Regularização fundiária e urbanística - Juiz Carlos Divino Rodrigues

por ACS — publicado 2011-08-15T00:00:00-03:00
A pós-modernidade não trouxe apenas a complexidade das relações interpessoais e o estado das incertezas. Trouxe também a velocidade e o aumento das demandas. E tudo isso somado recai nas atribuições do Estado, pondo à prova sua capacidade para atendê-las.

Se essa complexidade é a marca maior do nosso tempo, os mecanismos de que se vale o Estado para acudir às demandas sociais crescentes são incipientes, obsoletas, atrasadas ou esbarram noutras limitações, até mesmo orçamentárias. Não raro, as políticas e as instituições caminham sem eleger um rumo comum, tornando ainda mais distante a realização da felicidade humana naquilo que depende da presteza do Estado.

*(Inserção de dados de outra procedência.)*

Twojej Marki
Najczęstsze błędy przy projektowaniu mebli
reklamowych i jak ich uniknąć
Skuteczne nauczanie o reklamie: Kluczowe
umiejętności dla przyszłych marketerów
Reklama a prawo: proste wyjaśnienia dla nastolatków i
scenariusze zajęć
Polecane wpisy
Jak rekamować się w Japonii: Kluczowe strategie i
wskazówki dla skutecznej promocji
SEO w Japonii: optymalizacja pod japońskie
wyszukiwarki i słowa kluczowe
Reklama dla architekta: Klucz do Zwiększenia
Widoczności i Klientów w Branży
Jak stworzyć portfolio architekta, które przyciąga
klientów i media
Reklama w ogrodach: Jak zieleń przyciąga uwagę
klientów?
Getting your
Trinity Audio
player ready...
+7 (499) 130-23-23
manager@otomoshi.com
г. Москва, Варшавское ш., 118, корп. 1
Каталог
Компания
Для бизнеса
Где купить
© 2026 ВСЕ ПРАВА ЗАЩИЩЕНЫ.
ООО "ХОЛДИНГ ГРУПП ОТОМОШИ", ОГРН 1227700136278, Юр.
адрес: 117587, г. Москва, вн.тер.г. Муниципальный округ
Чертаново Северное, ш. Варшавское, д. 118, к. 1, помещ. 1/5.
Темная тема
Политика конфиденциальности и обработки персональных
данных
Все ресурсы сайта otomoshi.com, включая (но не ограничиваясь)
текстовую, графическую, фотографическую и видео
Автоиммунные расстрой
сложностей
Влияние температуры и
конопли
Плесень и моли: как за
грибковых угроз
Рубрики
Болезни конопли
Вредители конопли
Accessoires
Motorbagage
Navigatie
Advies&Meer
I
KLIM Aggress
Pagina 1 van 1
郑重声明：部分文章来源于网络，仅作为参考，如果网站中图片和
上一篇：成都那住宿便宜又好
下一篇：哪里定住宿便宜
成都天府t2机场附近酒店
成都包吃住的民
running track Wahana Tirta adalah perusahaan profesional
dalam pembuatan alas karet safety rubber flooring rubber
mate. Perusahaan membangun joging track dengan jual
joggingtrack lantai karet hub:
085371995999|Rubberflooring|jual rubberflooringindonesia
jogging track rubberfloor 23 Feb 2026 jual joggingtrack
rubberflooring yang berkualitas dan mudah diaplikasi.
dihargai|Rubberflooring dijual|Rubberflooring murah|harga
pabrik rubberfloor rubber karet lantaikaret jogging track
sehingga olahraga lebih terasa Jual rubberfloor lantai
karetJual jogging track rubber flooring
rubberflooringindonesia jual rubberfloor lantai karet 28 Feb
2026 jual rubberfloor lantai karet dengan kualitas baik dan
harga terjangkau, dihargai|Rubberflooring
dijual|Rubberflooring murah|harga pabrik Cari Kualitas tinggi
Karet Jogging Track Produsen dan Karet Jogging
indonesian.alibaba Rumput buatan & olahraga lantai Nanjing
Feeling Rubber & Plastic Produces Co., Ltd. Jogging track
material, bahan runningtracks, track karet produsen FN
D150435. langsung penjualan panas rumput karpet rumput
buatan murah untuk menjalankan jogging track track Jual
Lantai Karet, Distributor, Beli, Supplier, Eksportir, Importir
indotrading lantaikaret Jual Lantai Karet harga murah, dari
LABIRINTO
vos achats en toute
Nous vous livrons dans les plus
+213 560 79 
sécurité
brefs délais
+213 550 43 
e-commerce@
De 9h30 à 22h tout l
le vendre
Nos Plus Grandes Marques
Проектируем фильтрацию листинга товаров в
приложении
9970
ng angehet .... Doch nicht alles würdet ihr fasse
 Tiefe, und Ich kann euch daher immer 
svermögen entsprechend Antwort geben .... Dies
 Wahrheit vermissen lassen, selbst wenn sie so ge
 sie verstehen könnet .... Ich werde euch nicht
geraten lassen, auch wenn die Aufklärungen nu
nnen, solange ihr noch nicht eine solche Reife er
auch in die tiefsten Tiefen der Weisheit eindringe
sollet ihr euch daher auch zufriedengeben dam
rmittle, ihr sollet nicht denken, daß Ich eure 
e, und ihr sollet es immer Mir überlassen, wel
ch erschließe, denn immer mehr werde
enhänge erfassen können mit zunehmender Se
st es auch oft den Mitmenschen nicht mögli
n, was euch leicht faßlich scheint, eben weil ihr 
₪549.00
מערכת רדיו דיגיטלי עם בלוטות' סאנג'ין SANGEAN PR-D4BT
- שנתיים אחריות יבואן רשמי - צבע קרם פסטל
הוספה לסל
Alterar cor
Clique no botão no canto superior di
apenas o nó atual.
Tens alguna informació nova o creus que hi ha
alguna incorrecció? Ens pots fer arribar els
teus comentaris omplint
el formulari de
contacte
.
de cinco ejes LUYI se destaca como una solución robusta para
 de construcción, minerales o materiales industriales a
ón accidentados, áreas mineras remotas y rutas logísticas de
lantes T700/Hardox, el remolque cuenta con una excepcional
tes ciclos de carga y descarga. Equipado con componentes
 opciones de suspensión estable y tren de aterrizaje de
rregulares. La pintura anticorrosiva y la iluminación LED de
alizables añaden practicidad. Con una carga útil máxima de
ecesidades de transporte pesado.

A regularização fundiária e urbanística do Distrito Federal é um desses desafios. É questão com raízes históricas, perpassada por complexidade jurídica iniciada com o modelo da formação do território distrital no final dos anos de 1950 e estende seus nefastos efeitos até hoje, como o episódio que ficou conhecido como "A grilagem de terras no DF".

Com efeito, ao falar em "regularização" é necessário ter em conta que ela se refere a um conjunto de atitudes que levem as situações de fato hoje existentes a uma situação de direito, isso somado a um ideal de realização do bem comum. A regularização da qual se fala não é algo que se manifesta em ato único, mas em etapas sucessivas e em compartimentos públicos que se complementam. Exige, antes de tudo, que a descrição registral dos imóveis obedeça fielmente às diretrizes formais e materiais determinadas pela Lei nº 6.015/73, o que assim se pode ter por regularidade registral. Passa em seguida pelo acertamento fundiário propriamente, quando então estarão dissipadas incertezas a respeito da localização dos imóveis, de suas linhas poligonais e confrontações, da área e do cadastramento de dados em bases geoposicionadas por satélites, além da eliminação de incertezas a respeito do efetivo titular do direito de propriedade imobiliária. Está-se a falar, aqui, da regularização fundiária propriamente.

Então, alcançada a regularidade registral e urbanística, transfere-se aos técnicos em urbanismo essa base jurídica acertada e segura para que, depositando-a sobre suas pranchas de trabalho, venham a desenhar os projetos urbanísticos adequados para cada localidade, podendo então valorizar as premissas e diretrizes voltadas a assegurar a funcionalidade e a sustentabilidade da cidade, especialmente com respeito à preservação dos valores ambientais enquanto direito comum do povo, bem ainda o senso estético.

Somente assim, elaboradas as plantas de parcelamento regular, visando ao melhor aproveitamento ou conservação dos espaços, com a subsequente aprovação pela autoridade urbanística competente, tais projetos terão ingresso no Registro de Imóveis, nascendo então matrículas como base de registro para cada unidade imobiliária, resultante das concepções dos nossos melhores arquitetos e urbanistas. Fala-se, assim, da regularização urbanística.

No passo seguinte, o titular do direito real de propriedade desses terrenos que se criaram por fracionamento regular outorgará título ao beneficiário final, segundo os fins das políticas públicas ou de acordo com o interesse privado, respectivamente falando de terrenos públicos ou particulares que surgiram com o empreendimento finalmente regularizado.

Contudo, as ferramentas processuais legadas pelo Código de Processo Civil de 1973 muito deixam a desejar, quando são necessárias soluções formais mais amplas para a composição de conflitos de interesses mais complexos.

A instalação da Vara de Meio Ambiente, Desenvolvimento Urbano e Fundiário do DF, notadamente em razão de sua competência especializada e a centralização das questões a ela inerentes, atua como um fórum novo, palco no qual a tradicional composição dos conflitos por meio contencioso pode ceder lugar à mediação judicial, com viés também para a mediação administrativa. Têm-se, assim, alternativa para esses conflitos de grande dimensão e complexidade, que em geral não teriam possibilidade de solução ideal nos estreitos limites formais e materiais de uma sentença.

O Poder Judiciário pode se oferecer como mediador desses conflitos nascidos das incertezas registrais e fundiárias e, resolvendo-os, viabilizar as subsequentes soluções urbanísticas e ambientais. Mas a mediação somente traz resultados se as partes a ela aderirem.